§ **WHAT IS NEEDED**:
Please pick up the homework notebook on parsing marginal notes from Gibbon's TEI file right after its last line and carry it on to the end of the assignment.

# Parsing a TEI Document - Homework

## Directions

Parse the tei of Gibbon's _Decline and Fall_ to extract all the **marginal notes**. (XML file provided)
1. Extract all marginal notes
2. Remove extraneous whitespace
3. Place marginal notes in a dataframe
4. Save teh dataframe as a csv file


## Hint

Here is a snippet of what a marginal note in the xml document looks like:

`<note place="margin">A. D. 268. March 20. Death of Gallienus.</note>`

These are different from the footnotes that we saw in class in that (a) they do not have numbers and (b) the white space is different. You are free to accomodate for that however you would like.

### Set up

In [None]:
# ! pip install beatifulsoup4

In [15]:
from bs4 import BeautifulSoup
import requests
import pandas as pd

In [16]:
# load xml file
url = "https://raw.githubusercontent.com/msaxton/nlp-data/main/gibbon.xml"
response = requests.get(url)
xml_str = response.text

### Parse TEI

In [17]:
# use BeautifulSoup to creat an xml object
xml = BeautifulSoup(xml_str)

In [18]:
# find all footnotes
marginal_notes = xml.find_all('note', attrs={'place': 'margin'})
marginal_notes[100].text # test

'Spectacles of Rome.'

In [19]:
# remove extra space (if needed)
def remove_extra_space(text):
  text = text.replace('\n', '')
  text = text.replace('  ', '')

Stored entries:
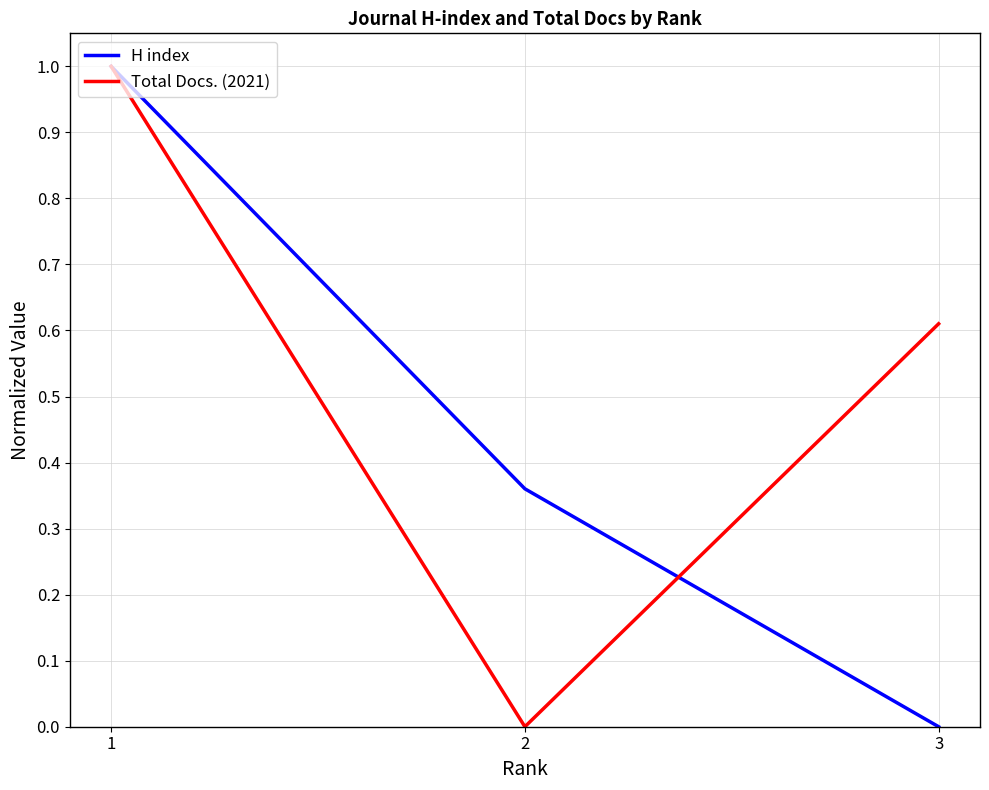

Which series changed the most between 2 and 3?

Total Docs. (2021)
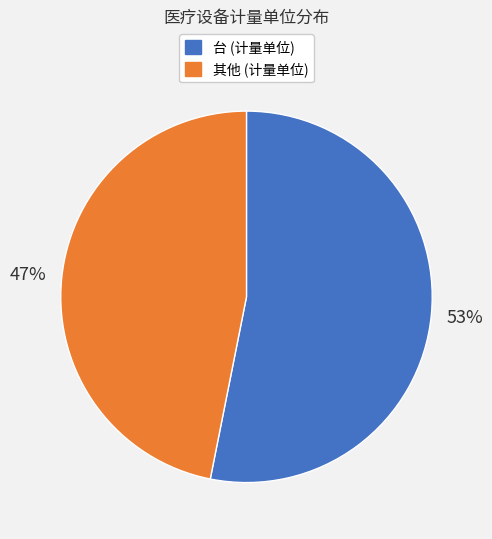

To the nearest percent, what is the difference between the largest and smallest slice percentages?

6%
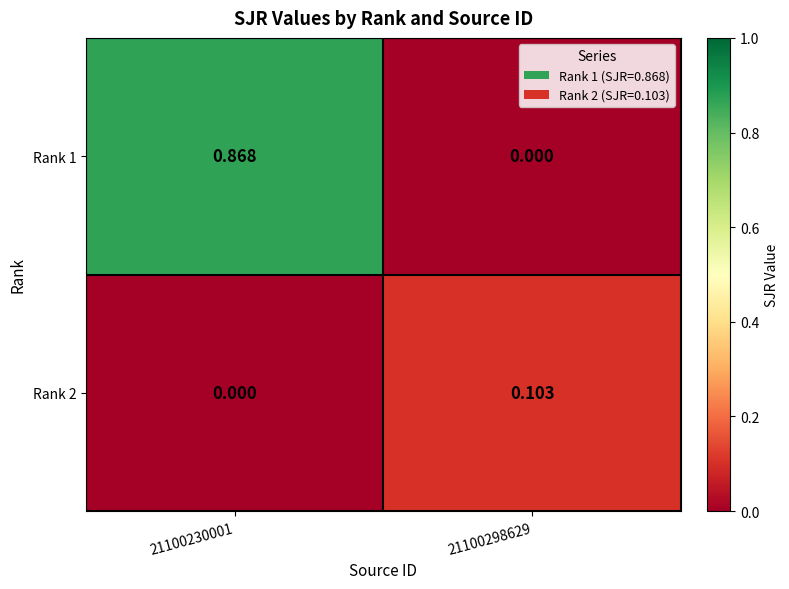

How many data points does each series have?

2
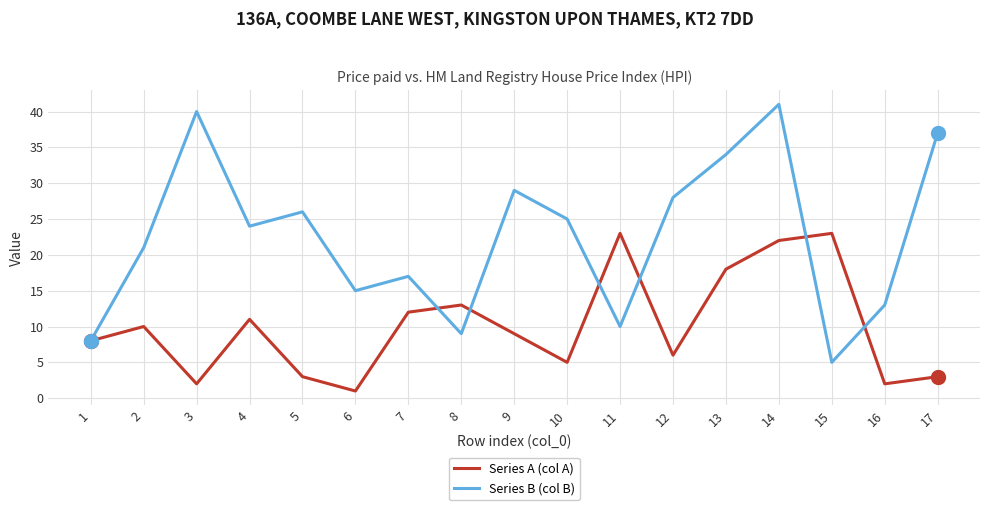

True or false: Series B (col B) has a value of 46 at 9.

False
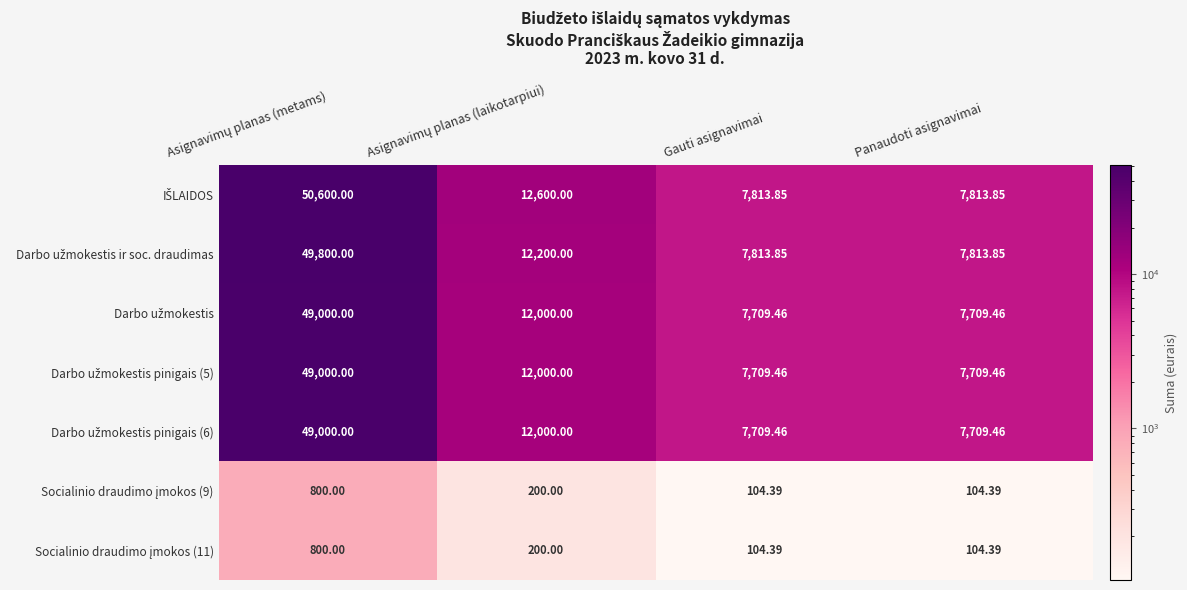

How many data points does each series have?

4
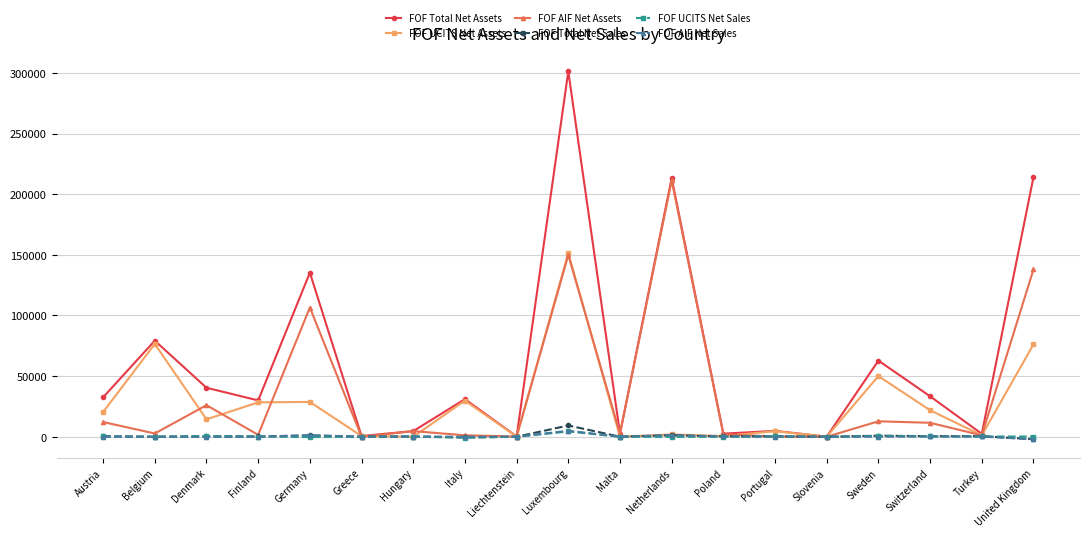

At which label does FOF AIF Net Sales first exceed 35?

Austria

§ **ANSWER AREA**:
  return text

In [21]:
# prepare data for dataframe
processed_notes = []
i = 1
for note in marginal_notes:
    d = {}
    note_num = f'marginal note {str(i)}'
    note_text = remove_extra_space(note.text)
    d["number"] = note_num
    d["text"] = note_text
    processed_notes.append(d)
    i += 1

In [22]:
processed_notes[100] # test

{'number': 'marginal note 101', 'text': 'Spectacles of Rome.'}

In [23]:
# convert to dataframe
df = pd.DataFrame.from_dict(processed_notes)
df.head() # test

Unnamed: 0,number,text
0,marginal note 1,"Aureolus invades Italy, is defeated and beſieg..."
1,marginal note 2,A. D. 268.
2,marginal note 3,A. D. 268. March 20. Death of Gallienus.
3,marginal note 4,Character and elevation of the emperor Claudius.
4,marginal note 5,Death of Aureolus.


In [25]:
# save dataframe as csv
file_name = "gibbon_marginal_notes.csv"
df.to_csv(file_name, index=False)